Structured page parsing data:

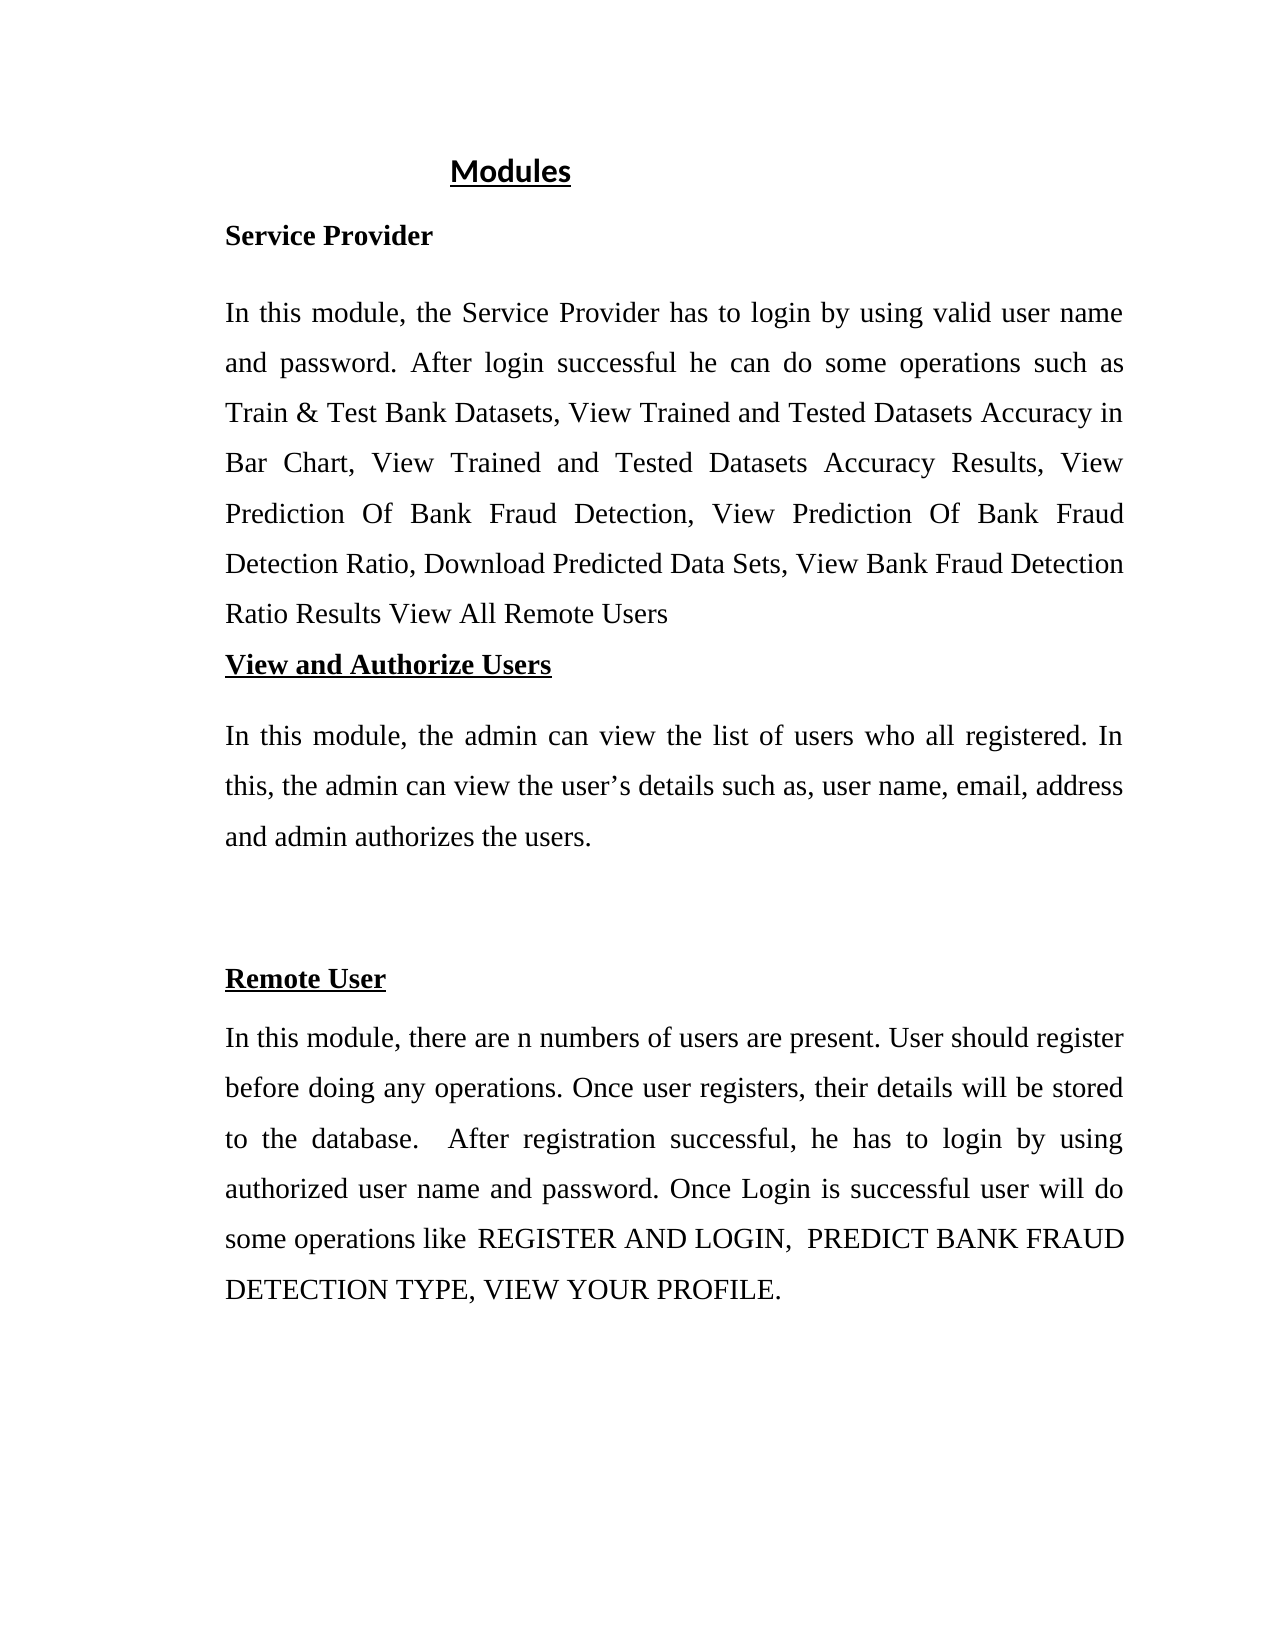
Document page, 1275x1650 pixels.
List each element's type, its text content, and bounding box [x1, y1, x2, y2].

list In this module, the Service Provider has to login by using valid user name and password. After login successful he can do some operations such as Train & Test Bank Datasets, View Trained and Tested Datasets Accuracy in Bar Chart, View Trained and Tested Datasets Accuracy Results, View Prediction Of Bank Fraud Detection, View Prediction Of Bank Fraud Detection Ratio, Download Predicted Data Sets, View Bank Fraud Detection Ratio Results View All Remote Users [225, 295, 1125, 630]
text In this module, the admin can view the list of users who all registered. In this, the admin can view the user’s details such as, user name, email, address and admin authorizes the users. [225, 718, 1125, 852]
list View and Authorize Users [225, 647, 1125, 680]
text Remote User [225, 961, 1125, 994]
list Service Provider [225, 218, 1125, 251]
text In this module, there are n numbers of users are present. User should register before doing any operations. Once user registers, their details will be stored to the database. After registration successful, he has to login by using authorized user name and password. Once Login is successful user will do some operations like REGISTER AND LOGIN, PREDICT BANK FRAUD DETECTION TYPE, VIEW YOUR PROFILE. [225, 1020, 1125, 1305]
text Modules [375, 150, 1125, 191]
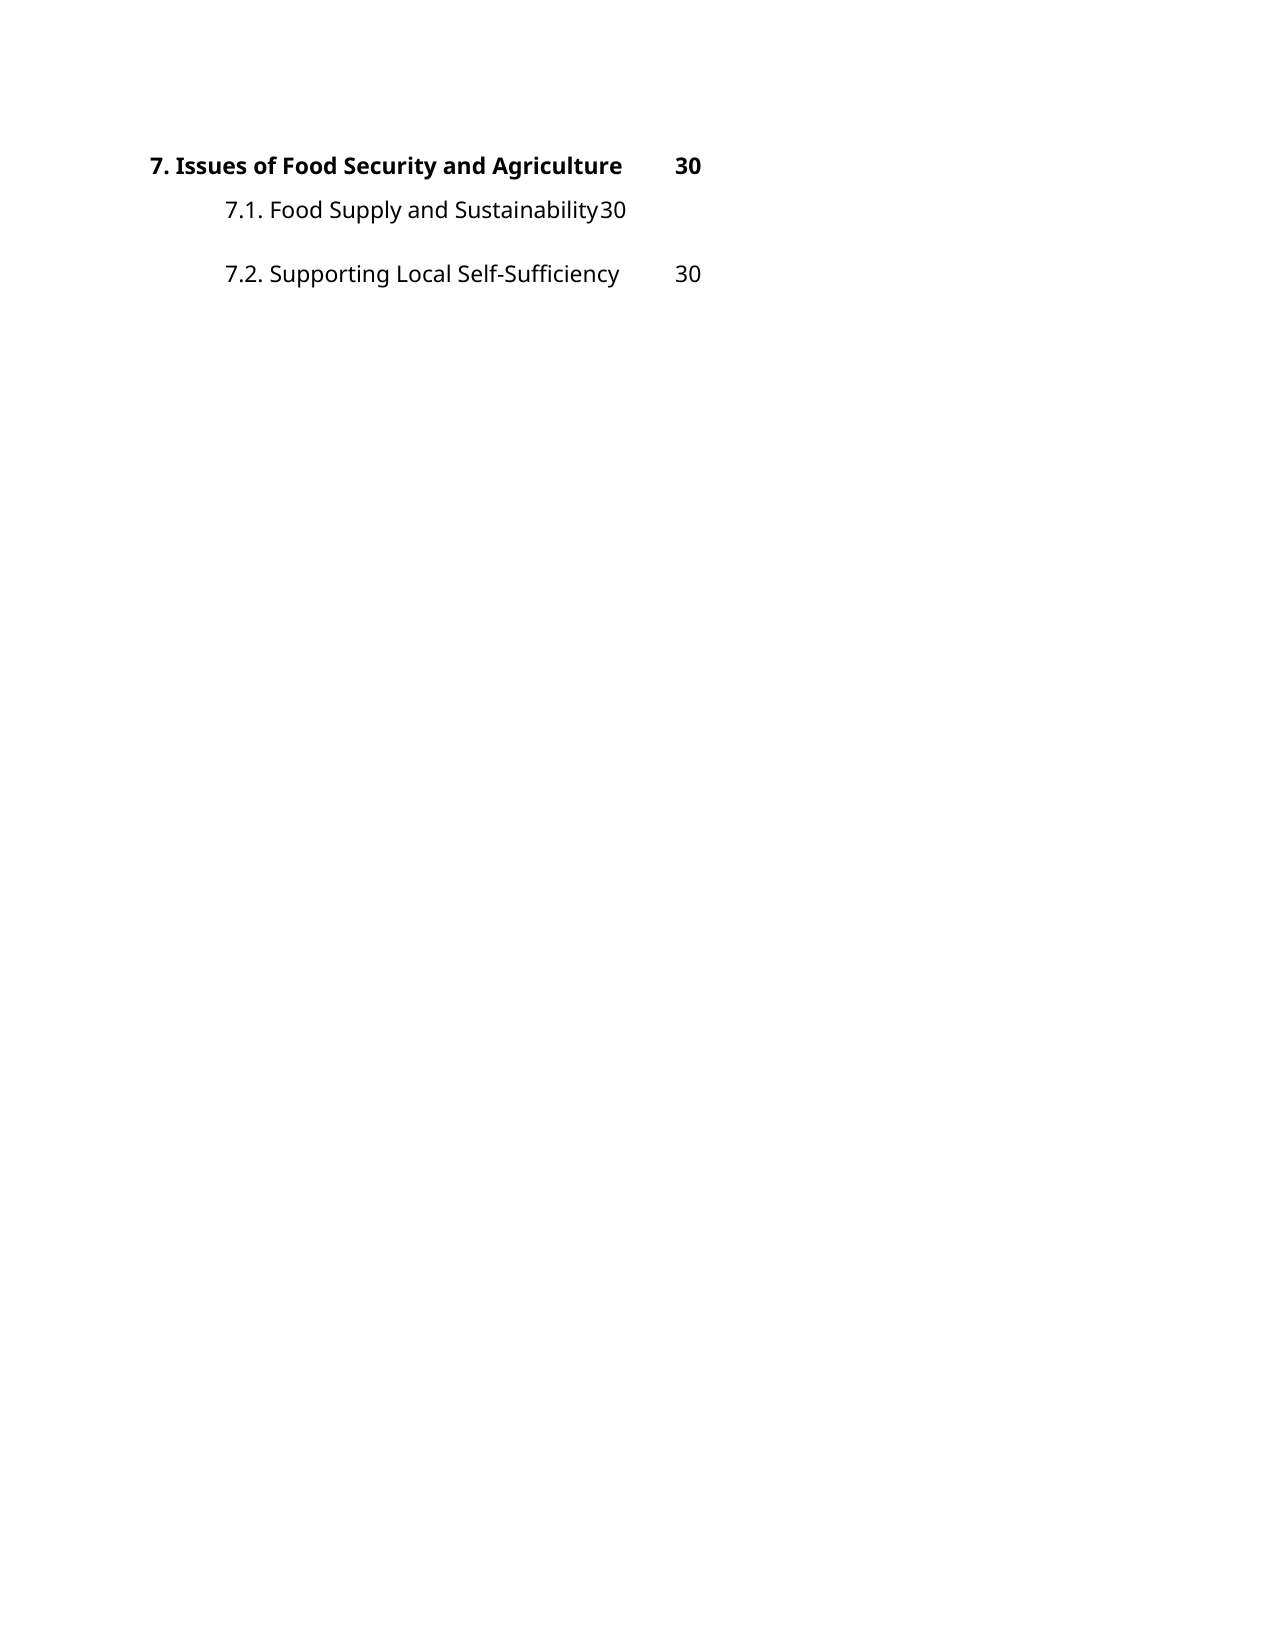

ACTIVITY: A word-for-word restatement of all the lines above is needed, with the pictures omitted.

SOLUTION FOR THIS TASK:
Document page, 1275x1650 pixels.
List each element's type, its text content, and bounding box [x1, y1, x2, y2].

list In this module, the Service Provider has to login by using valid user name and password. After login successful he can do some operations such as Train & Test Bank Datasets, View Trained and Tested Datasets Accuracy in Bar Chart, View Trained and Tested Datasets Accuracy Results, View Prediction Of Bank Fraud Detection, View Prediction Of Bank Fraud Detection Ratio, Download Predicted Data Sets, View Bank Fraud Detection Ratio Results View All Remote Users [225, 295, 1125, 630]
text In this module, the admin can view the list of users who all registered. In this, the admin can view the user’s details such as, user name, email, address and admin authorizes the users. [225, 718, 1125, 852]
list View and Authorize Users [225, 647, 1125, 680]
text Remote User [225, 961, 1125, 994]
list Service Provider [225, 218, 1125, 251]
text In this module, there are n numbers of users are present. User should register before doing any operations. Once user registers, their details will be stored to the database. After registration successful, he has to login by using authorized user name and password. Once Login is successful user will do some operations like REGISTER AND LOGIN, PREDICT BANK FRAUD DETECTION TYPE, VIEW YOUR PROFILE. [225, 1020, 1125, 1305]
text Modules [375, 150, 1125, 191]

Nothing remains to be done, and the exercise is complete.